# Greetings everybody!



## The Chef (Dec 28, 2010)

Greetings and hello to all! 

I would like you to meet Bodhizattva (Bodhi)! Got to see him at the breeder today and let me tell you, he's pretty rad. He won't be able to come home with Daddy until the first week of February so weekly trips to the breeder will suffice, for now! Hope everyone is having a great day.

















Cheers all, 

-Thomas


----------



## Kobi (Oct 26, 2010)

Such a cutie! How many puppies in the litter? So you're for sure decided on that specific guy? Does he have a collar because they all look so similar at that age!


----------



## JillandDan (Sep 8, 2010)

So adorable!! Good luck once you get him. We did weekly trips to the breeder as well until it was time to bring Holley home.


----------



## The Chef (Dec 28, 2010)

Thanks y'all! I'm proud to say the least! 

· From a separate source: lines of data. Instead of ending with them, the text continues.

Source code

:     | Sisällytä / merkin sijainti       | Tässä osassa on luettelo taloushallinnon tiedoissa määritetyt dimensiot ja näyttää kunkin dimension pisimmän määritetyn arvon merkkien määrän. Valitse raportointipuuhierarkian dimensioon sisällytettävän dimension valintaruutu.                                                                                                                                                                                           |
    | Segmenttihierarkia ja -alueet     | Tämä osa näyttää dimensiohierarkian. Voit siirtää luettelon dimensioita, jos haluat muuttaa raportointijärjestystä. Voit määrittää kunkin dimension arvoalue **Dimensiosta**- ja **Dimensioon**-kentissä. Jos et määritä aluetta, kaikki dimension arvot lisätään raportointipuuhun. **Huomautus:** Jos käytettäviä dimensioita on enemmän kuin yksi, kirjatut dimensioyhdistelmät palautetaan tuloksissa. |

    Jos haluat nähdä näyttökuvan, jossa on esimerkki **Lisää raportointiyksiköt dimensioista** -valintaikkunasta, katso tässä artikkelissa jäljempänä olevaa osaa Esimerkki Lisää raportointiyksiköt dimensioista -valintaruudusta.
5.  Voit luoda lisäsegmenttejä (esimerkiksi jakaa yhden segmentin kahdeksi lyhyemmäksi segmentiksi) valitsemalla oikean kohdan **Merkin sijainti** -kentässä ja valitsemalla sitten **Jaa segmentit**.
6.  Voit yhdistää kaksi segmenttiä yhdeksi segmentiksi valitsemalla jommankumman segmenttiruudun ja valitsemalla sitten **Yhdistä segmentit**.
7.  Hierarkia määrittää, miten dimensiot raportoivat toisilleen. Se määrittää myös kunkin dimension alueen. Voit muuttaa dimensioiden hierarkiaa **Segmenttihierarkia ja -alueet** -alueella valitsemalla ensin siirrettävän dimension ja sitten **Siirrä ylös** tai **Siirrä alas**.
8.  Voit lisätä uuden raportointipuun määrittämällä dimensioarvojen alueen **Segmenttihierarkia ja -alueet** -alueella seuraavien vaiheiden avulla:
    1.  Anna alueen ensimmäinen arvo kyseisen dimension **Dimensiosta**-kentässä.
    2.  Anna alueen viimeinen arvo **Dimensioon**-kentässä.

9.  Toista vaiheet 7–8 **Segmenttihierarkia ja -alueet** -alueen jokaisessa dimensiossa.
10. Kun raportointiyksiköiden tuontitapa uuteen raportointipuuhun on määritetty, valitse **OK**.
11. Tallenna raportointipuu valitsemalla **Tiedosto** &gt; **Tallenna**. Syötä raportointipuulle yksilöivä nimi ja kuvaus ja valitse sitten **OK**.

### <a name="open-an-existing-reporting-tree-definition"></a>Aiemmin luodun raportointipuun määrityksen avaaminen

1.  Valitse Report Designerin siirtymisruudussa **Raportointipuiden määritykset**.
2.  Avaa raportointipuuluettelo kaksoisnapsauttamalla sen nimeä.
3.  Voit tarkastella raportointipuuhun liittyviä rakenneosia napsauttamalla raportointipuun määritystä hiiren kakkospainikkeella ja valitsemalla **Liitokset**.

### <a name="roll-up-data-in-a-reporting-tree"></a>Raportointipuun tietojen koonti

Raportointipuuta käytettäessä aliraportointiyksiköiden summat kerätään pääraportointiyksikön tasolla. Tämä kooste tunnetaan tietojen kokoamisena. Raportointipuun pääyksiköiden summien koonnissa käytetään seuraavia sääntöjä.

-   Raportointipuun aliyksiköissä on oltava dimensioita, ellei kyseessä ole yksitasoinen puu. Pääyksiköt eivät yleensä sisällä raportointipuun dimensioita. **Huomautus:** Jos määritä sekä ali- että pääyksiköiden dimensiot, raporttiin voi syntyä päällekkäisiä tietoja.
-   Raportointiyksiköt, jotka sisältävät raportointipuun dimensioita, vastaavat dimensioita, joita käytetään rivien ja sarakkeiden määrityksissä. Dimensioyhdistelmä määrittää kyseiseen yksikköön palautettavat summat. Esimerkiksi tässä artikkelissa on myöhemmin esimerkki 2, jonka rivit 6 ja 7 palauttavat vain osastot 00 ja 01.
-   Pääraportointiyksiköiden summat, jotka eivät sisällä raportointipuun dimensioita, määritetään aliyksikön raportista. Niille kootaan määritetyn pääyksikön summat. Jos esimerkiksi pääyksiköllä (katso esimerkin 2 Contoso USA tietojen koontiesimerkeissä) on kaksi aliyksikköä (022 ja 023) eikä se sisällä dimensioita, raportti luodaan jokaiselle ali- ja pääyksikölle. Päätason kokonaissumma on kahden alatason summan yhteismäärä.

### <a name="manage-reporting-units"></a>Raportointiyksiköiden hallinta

There will be no doubt as his coat is the lightest of the litter and he's the smallest feller! I am running to the pet store for a collar before my next visit to the breeder. I'm very impressed with my breeder, the way she opens her house up for these visits is just too cool.


----------



## Lukesmama (Jan 3, 2011)

Congratulations he is so handsome!


----------



## raps702 (Dec 19, 2010)

He's a cute little dude... Congrats.. I just wish we could have done weekly visits with the breeder as well, unfortunately our breeder was a 6 hour drive away!!!


----------



## The Chef (Dec 28, 2010)

Thanks! I'm pretty excited to say the least! These are today's pictures from another trip to the breeder. I'm so thankful for the opportunity to spend some time with him before he comes home. He sure was excited to see me today. He turns a month old tomorrow, another month and he's home with Daddy! Sofa king excited.


----------



## Linescreamer (Sep 28, 2010)

Who is the breeder and where are you located?


----------



## The Chef (Dec 28, 2010)

Dee Hazen is the breeder and I'm in Lakeland, Fl.


----------